Ainda nos assuntos que inspiram Dark, a presença de mitos religiosos, Adão e Eva, vão contrapor a barulheira científica. O que a história do primeiro homem e da primeira mulher tem a ver com o presente e o futuro? Após apresentar as primeiras lacunas da história, a última temporada de Dark vai jogar luz nos bastidores. Quem estava por trás de cada acontecimento, quando, onde e a razão de suas decisões.
Ao sugerir que o destino é implacável, a série permite um roteiro rebelde, capaz de surpreender não apenas pela confusão de rostos, mas em como uma história familiar pode ser trágica e altamente contemporânea.
Questões como aborto, traição, homossexualidade e suicídio surgem na trama como segredos na pequena cidade.
Apesar do apelo de ficção científica, Dark dá espaço para a dor “mais humana” de seus personagens, como quando Katharina descobre que seu marido a trai. O mesmo para a notícia de suicídio que move a primeira temporada, a dor de ter um filho desaparecido, e até contornos de tragédia grega na relação de Jonas e Martha.
Uma teatralidade rara, pouco vista na tela, é resultado do jogo de interpretação do elenco.
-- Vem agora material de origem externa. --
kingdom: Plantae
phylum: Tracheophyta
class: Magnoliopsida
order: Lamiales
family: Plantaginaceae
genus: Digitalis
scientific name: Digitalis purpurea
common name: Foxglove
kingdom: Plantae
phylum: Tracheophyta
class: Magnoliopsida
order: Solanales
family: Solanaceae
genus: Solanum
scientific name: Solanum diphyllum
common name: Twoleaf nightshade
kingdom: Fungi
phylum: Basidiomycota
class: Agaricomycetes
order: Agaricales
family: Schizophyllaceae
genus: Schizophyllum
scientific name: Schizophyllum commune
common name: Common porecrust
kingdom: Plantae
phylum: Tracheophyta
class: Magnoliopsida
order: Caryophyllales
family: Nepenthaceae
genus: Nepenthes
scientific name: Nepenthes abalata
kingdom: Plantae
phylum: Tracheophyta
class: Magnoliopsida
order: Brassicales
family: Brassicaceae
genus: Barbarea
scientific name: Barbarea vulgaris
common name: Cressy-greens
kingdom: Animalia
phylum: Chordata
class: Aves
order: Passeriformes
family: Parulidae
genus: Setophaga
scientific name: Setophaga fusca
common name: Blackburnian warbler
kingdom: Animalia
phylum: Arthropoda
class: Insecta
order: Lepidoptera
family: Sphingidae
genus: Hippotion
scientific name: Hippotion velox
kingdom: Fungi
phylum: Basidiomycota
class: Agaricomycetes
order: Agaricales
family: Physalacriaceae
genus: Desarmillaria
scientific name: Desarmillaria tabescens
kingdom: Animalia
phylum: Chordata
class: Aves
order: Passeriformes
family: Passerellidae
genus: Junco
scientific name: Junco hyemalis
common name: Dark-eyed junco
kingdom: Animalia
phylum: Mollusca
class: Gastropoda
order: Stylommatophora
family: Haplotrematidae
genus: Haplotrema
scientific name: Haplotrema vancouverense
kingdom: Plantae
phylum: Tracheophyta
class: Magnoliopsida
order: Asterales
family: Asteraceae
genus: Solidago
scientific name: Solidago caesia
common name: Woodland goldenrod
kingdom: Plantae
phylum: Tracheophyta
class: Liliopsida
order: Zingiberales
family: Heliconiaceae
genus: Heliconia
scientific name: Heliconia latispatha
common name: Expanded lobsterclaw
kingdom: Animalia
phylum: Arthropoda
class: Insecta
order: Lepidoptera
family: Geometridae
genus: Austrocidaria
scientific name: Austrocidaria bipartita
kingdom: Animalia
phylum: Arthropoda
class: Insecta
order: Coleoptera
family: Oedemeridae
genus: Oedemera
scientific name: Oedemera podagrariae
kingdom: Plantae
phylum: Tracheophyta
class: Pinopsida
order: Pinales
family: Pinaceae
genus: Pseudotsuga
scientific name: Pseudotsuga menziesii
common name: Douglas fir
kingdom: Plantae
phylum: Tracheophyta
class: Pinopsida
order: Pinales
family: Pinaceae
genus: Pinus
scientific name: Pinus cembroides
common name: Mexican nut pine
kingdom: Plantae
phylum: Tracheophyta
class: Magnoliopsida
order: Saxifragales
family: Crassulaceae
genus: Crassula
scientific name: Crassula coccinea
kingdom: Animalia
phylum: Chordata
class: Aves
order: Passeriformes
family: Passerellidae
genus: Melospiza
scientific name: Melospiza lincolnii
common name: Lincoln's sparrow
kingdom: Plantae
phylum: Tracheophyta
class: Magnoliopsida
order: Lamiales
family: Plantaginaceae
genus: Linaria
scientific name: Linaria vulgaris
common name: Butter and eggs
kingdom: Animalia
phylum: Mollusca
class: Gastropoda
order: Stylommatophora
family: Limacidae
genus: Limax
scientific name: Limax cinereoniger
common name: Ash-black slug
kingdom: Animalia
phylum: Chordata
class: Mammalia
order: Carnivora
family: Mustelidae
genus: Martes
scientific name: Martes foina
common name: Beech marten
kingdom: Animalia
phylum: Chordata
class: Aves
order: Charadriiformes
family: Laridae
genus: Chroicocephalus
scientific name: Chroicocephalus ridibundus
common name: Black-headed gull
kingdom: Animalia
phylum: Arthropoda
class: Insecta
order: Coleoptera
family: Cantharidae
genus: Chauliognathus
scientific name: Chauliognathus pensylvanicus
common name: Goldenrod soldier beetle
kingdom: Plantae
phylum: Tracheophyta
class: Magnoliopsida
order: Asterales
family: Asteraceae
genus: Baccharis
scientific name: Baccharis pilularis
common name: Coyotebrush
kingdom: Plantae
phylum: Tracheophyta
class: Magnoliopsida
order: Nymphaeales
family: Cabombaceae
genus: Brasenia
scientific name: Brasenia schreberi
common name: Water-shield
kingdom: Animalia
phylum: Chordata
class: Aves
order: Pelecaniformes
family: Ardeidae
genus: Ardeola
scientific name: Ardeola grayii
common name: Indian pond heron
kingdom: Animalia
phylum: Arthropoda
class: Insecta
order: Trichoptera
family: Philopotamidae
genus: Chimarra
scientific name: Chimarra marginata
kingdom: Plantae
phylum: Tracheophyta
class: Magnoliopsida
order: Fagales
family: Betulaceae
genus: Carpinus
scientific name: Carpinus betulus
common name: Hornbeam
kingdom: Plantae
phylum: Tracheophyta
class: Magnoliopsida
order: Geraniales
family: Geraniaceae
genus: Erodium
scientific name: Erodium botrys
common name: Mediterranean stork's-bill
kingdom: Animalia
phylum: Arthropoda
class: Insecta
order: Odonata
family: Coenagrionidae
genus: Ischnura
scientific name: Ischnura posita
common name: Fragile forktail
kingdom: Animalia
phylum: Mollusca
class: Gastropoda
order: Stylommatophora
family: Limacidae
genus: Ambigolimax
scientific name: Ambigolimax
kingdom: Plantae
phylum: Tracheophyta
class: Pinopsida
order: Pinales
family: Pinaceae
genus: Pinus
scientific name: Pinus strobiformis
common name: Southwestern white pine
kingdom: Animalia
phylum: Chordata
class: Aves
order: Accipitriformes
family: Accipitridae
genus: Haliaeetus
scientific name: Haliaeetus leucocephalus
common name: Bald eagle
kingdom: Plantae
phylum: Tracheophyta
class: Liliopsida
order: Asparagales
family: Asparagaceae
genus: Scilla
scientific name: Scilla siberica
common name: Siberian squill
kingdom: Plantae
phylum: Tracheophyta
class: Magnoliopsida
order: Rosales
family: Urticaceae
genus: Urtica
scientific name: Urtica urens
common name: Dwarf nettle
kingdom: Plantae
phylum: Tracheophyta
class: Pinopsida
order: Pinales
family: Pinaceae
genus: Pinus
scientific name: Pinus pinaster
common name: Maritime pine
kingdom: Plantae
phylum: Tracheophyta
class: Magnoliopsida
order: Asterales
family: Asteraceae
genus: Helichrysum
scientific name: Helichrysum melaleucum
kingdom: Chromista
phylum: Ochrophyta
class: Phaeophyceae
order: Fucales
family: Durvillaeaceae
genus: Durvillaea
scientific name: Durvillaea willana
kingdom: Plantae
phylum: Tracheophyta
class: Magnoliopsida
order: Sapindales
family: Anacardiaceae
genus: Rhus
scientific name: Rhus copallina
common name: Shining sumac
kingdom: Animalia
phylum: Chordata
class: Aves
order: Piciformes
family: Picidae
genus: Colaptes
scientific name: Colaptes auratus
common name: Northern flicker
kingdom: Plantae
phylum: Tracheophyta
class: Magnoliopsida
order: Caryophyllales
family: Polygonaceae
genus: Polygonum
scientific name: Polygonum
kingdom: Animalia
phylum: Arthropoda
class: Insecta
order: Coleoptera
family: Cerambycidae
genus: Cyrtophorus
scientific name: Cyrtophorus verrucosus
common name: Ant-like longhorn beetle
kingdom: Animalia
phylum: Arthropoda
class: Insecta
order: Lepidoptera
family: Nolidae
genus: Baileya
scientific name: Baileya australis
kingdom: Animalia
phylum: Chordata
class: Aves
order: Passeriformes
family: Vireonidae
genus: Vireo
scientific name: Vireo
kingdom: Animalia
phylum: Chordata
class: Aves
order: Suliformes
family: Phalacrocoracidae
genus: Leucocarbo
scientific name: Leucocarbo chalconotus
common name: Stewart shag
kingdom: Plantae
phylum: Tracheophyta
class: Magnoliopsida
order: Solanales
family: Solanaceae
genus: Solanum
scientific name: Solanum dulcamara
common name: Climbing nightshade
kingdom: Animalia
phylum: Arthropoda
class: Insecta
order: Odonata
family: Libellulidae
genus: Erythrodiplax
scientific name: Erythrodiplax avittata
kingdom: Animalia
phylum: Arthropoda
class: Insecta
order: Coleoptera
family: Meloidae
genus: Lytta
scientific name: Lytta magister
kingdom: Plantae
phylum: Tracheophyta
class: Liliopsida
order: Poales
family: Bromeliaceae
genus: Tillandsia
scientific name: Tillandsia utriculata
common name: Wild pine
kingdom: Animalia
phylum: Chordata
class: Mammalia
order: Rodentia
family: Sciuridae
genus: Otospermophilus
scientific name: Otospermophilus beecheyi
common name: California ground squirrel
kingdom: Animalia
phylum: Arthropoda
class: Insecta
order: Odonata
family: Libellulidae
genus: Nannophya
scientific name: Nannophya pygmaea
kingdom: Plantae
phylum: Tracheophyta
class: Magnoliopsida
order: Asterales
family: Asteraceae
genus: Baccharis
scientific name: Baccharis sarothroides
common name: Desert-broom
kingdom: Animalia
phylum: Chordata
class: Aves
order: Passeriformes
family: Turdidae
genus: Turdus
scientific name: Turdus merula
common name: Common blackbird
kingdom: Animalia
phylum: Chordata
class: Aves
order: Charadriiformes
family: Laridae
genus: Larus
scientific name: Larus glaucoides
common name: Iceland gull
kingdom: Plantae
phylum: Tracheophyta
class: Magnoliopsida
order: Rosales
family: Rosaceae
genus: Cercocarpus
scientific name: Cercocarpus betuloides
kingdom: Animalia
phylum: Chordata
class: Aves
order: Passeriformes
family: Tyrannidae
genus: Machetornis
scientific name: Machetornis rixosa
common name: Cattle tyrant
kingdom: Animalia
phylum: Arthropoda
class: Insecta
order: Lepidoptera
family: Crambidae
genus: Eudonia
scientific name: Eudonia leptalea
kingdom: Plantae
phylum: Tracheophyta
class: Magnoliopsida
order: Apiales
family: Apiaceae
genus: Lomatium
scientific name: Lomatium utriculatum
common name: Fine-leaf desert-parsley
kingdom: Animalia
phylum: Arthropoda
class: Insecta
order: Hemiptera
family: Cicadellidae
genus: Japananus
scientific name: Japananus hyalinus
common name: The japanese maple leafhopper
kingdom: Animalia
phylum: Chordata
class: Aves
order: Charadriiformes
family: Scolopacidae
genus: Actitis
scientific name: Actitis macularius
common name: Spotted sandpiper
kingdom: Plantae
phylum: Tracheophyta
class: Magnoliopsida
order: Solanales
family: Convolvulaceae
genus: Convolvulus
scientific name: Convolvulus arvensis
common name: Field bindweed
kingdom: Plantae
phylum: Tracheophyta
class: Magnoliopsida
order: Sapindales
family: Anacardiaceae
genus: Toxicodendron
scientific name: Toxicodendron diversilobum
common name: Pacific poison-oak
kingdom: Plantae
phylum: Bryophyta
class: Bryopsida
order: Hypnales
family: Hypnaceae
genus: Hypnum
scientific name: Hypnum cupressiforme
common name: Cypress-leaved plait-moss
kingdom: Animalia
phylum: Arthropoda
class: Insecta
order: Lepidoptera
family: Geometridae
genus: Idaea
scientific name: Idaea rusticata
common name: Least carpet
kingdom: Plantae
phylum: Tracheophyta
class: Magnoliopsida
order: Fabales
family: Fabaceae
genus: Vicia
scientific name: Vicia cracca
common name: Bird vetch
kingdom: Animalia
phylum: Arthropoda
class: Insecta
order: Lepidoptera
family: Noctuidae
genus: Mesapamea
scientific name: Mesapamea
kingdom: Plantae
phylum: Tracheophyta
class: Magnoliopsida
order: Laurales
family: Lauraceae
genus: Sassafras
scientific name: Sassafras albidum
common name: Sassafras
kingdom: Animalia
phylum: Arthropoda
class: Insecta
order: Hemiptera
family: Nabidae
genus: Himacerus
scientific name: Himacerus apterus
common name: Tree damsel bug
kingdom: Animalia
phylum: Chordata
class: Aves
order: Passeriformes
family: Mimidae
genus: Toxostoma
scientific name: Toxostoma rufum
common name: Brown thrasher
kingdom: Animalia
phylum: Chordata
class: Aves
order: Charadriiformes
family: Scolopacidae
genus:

Na última temporada, as diferentes versões das personagens se multiplicam. De certa forma, um alento para quem viu os milhares de rostos da segunda temporada e já não conseguia memorizar todo mundo.
Ainda há espaço em Dark para criticar a ação do homem na natureza e o preço que será pago pela negligência dos diretores da usina nuclear de Winden.
Na última temporada, há uma cena que inclui um noticiário sobre Chernobyl e o público verá o conhecido buraco na floresta em situação inóspita, sem qualquer sinal de civilização.
O que não se esperava na terceira temporada, é que surgirá uma grande batalha, com lados bem definidos e a simetria ajuda muito a entender a narrativa. As motivações são várias, não apenas para tentar salvar o mundo, mas para desfazer os nós criados.
Em resumo, a velha busca de controlar o tempo, os dias, os anos, os séculos. E pensar que tudo começou nos ponteiros do relógio. Ou antes, no Fruto Proibido.